Washington'un söz konusu askerleri Suudi Arabistan'ın milli petrol şirketi Saudi Aramco'nun petrol tesislerine yapılan saldırılardan sonra ülkenin hava savunma gücünü takviye etmek amacıyla gönderdiği biliniyor.
ABD temsilcileri kendi petrollerine savaş açan Suudi Arabistan'da yaklaşık 2 bin 500 ABD askeri ve hava savunma sistemleri bulundurulmasına tepki gösteriyor.
Suudi Arabistan ve Rusya arasındaki petrol fiyatları konusunda savaş, 11 Nisan'da ABD petrol fiyatlarının, görülmemiş bir düşüşle varili 37 doların altına gerilemesine neden oldu.

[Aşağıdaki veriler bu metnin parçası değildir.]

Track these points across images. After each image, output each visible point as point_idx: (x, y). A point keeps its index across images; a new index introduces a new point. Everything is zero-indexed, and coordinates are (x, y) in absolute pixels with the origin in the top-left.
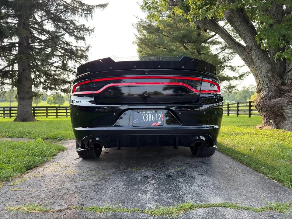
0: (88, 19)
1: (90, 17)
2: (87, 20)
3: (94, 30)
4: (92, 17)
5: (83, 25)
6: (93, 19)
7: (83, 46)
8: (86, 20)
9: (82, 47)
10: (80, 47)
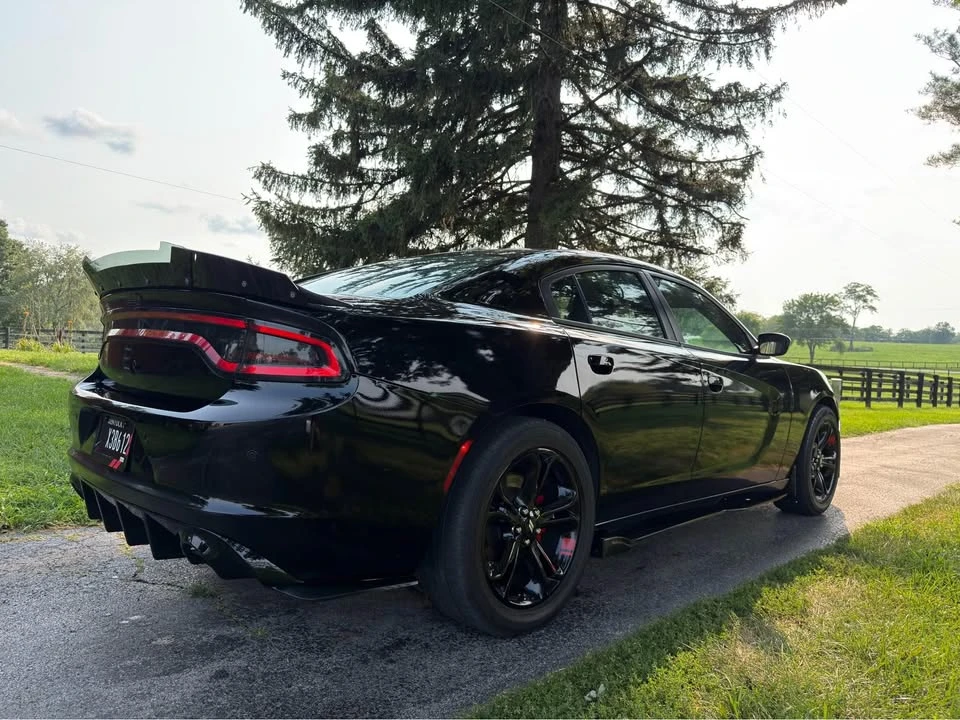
0: (753, 60)
1: (762, 50)
2: (750, 65)
3: (784, 93)
4: (767, 51)
5: (736, 86)
6: (770, 55)
7: (730, 157)
8: (744, 64)
9: (726, 160)
10: (721, 162)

Kongre üyeleri, petrol sektörüne zarar veren Suudi Arabistan ile ABD arasındaki stratejik ittifak ilişkisi modelinde değişikliğe gidilmesi talebinde bulunuyor.
Bazı gözlemciler ise Trump'ın Suudi Arabistan'daki askerlerin varlığını, petrol fiyatları savaşı arasında bağlantı kurmasıyla Riyad'ın iki ülke arasındaki derin ittifak ilişkisine halel getirmeksizin ABD'nin çıkarları ile uyumlu bir şekilde petrol politikalarını yeniden gözden geçirmek zorunda kaldığını savunuyor.

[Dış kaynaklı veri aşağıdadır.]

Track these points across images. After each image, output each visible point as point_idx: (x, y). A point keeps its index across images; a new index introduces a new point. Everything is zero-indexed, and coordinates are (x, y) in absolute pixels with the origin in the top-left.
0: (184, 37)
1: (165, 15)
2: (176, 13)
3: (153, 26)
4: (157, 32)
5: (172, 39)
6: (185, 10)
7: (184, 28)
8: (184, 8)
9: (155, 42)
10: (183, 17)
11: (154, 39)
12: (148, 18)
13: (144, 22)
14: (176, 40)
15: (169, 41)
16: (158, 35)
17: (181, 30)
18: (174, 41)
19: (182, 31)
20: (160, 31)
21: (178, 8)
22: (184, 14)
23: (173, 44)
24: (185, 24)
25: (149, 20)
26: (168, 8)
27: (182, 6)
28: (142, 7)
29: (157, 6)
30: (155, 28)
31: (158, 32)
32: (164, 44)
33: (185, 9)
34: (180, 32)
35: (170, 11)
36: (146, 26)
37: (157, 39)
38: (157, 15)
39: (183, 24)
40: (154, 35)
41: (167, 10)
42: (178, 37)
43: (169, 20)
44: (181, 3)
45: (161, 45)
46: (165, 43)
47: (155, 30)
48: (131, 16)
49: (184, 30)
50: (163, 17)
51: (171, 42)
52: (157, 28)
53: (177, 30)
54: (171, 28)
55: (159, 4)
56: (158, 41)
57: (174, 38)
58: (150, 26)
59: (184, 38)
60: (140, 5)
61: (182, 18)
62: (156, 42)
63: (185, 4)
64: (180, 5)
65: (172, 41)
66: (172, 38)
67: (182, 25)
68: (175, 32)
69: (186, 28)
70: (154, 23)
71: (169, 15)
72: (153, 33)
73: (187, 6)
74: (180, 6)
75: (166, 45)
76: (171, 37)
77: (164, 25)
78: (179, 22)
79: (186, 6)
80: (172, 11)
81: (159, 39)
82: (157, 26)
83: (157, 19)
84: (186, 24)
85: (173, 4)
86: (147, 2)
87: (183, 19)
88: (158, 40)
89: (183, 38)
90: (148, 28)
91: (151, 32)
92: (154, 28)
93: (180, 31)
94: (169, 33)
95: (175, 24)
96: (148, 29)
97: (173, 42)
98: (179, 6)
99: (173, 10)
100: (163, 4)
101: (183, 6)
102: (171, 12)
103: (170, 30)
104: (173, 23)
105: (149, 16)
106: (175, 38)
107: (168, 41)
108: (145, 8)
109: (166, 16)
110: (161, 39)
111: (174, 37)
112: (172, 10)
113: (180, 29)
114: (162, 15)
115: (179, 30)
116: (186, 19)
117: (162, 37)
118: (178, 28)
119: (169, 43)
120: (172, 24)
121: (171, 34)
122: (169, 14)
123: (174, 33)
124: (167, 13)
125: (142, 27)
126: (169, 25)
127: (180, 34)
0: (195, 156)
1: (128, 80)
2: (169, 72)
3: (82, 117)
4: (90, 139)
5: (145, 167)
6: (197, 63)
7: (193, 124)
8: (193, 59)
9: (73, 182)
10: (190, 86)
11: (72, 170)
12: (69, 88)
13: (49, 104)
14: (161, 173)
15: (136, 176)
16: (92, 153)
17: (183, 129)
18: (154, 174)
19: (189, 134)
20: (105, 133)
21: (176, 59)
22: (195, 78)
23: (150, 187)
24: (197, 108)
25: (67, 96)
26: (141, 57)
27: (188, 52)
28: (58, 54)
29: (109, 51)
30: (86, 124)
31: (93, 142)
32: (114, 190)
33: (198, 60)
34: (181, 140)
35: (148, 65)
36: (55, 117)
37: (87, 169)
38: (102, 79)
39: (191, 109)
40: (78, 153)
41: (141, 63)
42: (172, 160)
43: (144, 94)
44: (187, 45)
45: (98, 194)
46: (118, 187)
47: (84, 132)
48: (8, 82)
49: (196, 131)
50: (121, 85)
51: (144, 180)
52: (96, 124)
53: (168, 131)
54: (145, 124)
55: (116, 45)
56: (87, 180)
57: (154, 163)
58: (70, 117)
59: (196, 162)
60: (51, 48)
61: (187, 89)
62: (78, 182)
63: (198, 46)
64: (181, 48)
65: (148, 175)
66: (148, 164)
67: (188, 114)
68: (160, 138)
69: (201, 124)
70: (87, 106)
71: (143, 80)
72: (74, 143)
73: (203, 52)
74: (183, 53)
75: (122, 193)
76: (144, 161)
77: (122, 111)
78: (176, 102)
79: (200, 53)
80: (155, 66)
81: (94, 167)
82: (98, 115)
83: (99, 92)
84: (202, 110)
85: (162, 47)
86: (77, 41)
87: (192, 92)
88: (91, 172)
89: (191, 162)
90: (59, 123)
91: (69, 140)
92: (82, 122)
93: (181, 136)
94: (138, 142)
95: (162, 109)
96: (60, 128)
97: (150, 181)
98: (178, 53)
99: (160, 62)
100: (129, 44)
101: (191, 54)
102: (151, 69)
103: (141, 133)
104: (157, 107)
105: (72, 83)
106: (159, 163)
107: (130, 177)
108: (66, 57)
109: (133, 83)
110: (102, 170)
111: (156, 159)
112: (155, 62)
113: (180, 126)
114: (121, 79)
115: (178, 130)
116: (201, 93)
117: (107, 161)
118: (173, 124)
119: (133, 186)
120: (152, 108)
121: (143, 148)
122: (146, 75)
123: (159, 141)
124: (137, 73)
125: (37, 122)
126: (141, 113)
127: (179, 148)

Suudi Arabistan birçok ekonomik krizde ekonomik sektörün karşılaşabileceği sorunların önüne geçebilmek amacıyla önlemler almıştır.
Birçok Suudi yetkili açıklamalarında Suudi Arabistan'ın petrol fiyatları veya başka konularda aldığı kararların, başka ülkelerin çıkarlarına göre değil, kendi çıkarlarına hizmet edecek şekilde verildiğini belirtti.
ABD'nin Suud petrolünü korumaya ihtiyacı olup olmadığı sorusu gündemde
Ancak son haftalarda Suudi Arabistan ve Rusya arasındaki petrol savaşı, Trump'ın Riyad'a karşı duruşunda bir dönüm noktası oldu ve ABD'nin halen büyük bir kısmı ABD ve Avrupa ülkelerine değil de Çin ve diğer Asya ülkelerine satılan Suud petrolünü korumaya ihtiyacı olup olmadığı sorusunu gündeme getirdi.
ABD'de Washington gibi demokratik bir güç ile dini özgürlük, kadın hakları ve ifade özgürlüğü değerlerini paylaşmayan bir ailenin yönettiği Riyad arasındaki ilişkileri, tekrarlayan terörü destekleme suçlamaları ile yeniden değerlendirme çağrıları bulunuyor.
Bununla birlikte, uzmanlar Riyad'ın Beyaz Saray'la ilişkileri en azından mevcut aşamada sağlam olduğu için ABD Kongresinde Suudi Arabistan'a karşı ortak bir tutum almanın zor olduğunu savunuyor.
ABD Başkanı Trump ile Suudi Arabistan Kralı Selman bin Abdulaziz, 8 Mayıs'ta küresel enerji piyasalarındaki gelişmeleri ele aldıkları bir telefon görüşmesi gerçekleştirdi. Beyaz Saray, görüşmede iki ülkenin ortak savunma gücünün vurgulandığını ve iki liderin, küresel enerji piyasalarındaki istikrarın önemi konusunda da mutabık kaldığını açıklamıştı.
ABD-Suudi Arabistan ilişkilerine karşı çalışan önemli etki merkezleri olmasına rağmen, ABD Dışişleri Bakanlığı ve Beyaz Saray, Suudi Arabistan'la petrol üretimi konusunda anlaşmazlıkların yaşandığı bir atmosferde dahi ikili ilişkilerin gücünü ve iki ülke arasındaki savunma ortaklığının önemini vurgulamaya devam etti.
Bununla birlikte, ABD ve Suudi Arabistan arasındaki ilişkilerin derin anlaşmazlıklara evrileceği yönünde tahminde bulunmak için çok erken çünkü her iki taraf da "geçici krizlerle" başa çıkmada açıkça esneklikler gösterebiliyor.
Ancak dünyanın gelecek birkaç ay veya birkaç yıl içinde uzun zamandır devam eden ve güvenliğin korunmasına karşılık petrolün güvenle akışının sağlanmasına yoğunlaşan ABD-Suud stratejik ortaklığının çöküşünün başlangıcına şahit olması da uzak bir ihtimal değil.